Я ушел и занимался вечер своим чередом. После молитвы Кавамото спрашивает:
— Можно к вам?
— Пожалуйста!
Приходит и объясняет ни более, ни менее как то, что два подростка нашей Семинарии повадились в развратный дом ходить; один из них, к несчастью, еще сын заслуженного катихизатора Павла Кагета, племянника старейшего из наших священников, о. Матфея Кагета. Сей юноша уже и из школы ушел, увидев, что начинают исследовать его поведение; юноша, с прискорбием надо сознаться, неизвестно по чьим грехам, несчастно рожденный, с характером, резко покатым к злому: сначала он крал, за что долго не был принимаем в нашу школу, потом очень зло шалил, за что, принятый, был удален из школы; ныне, думал я, Слава Богу, исправляется, но вот он — лжец и развратник, не вышедши еще из отрочества и с атмосферою, не зараженною вокруг него, ибо его развратностью все товарищи гнушаются, что и показали заявлением сегодня всего о нем Иоанну Кавамото. Другой юноша, совсем тупой к учению, последний во втором классе.

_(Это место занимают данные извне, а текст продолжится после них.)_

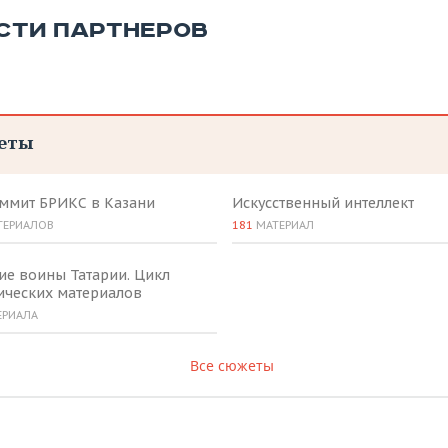
СТИ ПАРТНЕРОВ
еты
аммит БРИКС в Казани
Искусственный интеллект
ТЕРИАЛОВ
181
МАТЕРИАЛ
ие воины Татарии. Цикл
ических материалов
ЕРИАЛА
Все сюжеты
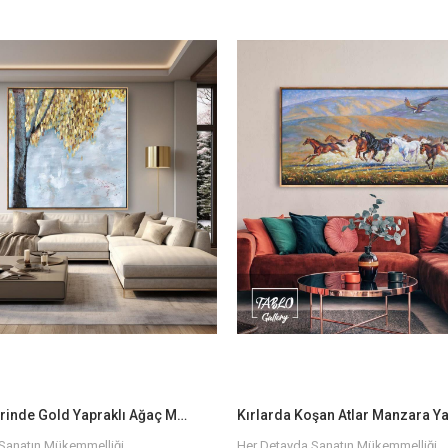
le Hayatınıza Renk Katın!
Sanatın Gücüyle Hayatınıza Renk Katı
tçılarımızın elinden çıkan, özgün ve
Her biri sanatçılarımızın elinden çık
 boya dokulu tablolar ile evinizin ya da
kaliteli yağlı boya dokulu tablolar ile 
osferini baştan yaratın. Farklı temalar,
ofisinizin atmosferini baştan yaratın. 
yutlarla, hayalinizdeki tabloyu
renkler ve boyutlarla, hayalinizdeki t
 kolay!
bulmanız çok kolay!
e Sanatı Hayatınıza Dahil Edin!
Bize Ulaşın ve Sanatı Hayatınıza Dahi
ın büyüsünden yararlanmak ve evinize
Siz de sanatın büyüsünden yararlanm
k için hemen koleksiyonumuzu
anlam katmak için hemen koleksiy
 biri kendine özgü olan bu tablolara
keşfedin. Her biri kendine özgü olan
çin birkaç adımda siparişinizi
sahip olmak için birkaç adımda sipar
verebilirsiniz.
nli Teslimat
Hızlı ve Güvenli Teslimat
dece bir tıkla satın alabilir, hızlı ve
Eserlerinizi sadece bir tıkla satın alabil
mat ile en kısa sürede yeni tablonuzun
güvenli teslimat ile en kısa sürede y
bilirsiniz. Her tablo özenle paketlenir
keyfini çıkarabilirsiniz. Her tablo öze
madan önce kalite kontrolünden
ve size ulaşmadan önce kalite kont
geçirilir.
Gri Fon Üzerinde Gold Yapraklı Ağaç Manzara Yağlı Boya Dokulu Tablo
Sanatın Mükemmelliği
Her Detayda Sanatın Mükemmelliği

— Кроме сих двух, развратников нет в Семинарии. Я это исследовал и удостоверился. Именно сегодня вечером я просил всех сознаться по совести, — это и было собрание.
Эта заботливость Кавамото о нравственности школы меня очень тронула. Быть может, из него выйдет и порядочный «Кочёо», который управит школою во благо. Дай бы Бог!
Заметил я ему только, что фамильярничать с учениками не следует, ко благу их же, — заседать там, как он сегодня — совсем запанибрата, тогда как не в гости он позвал их к себе, а для наставления и вразумления.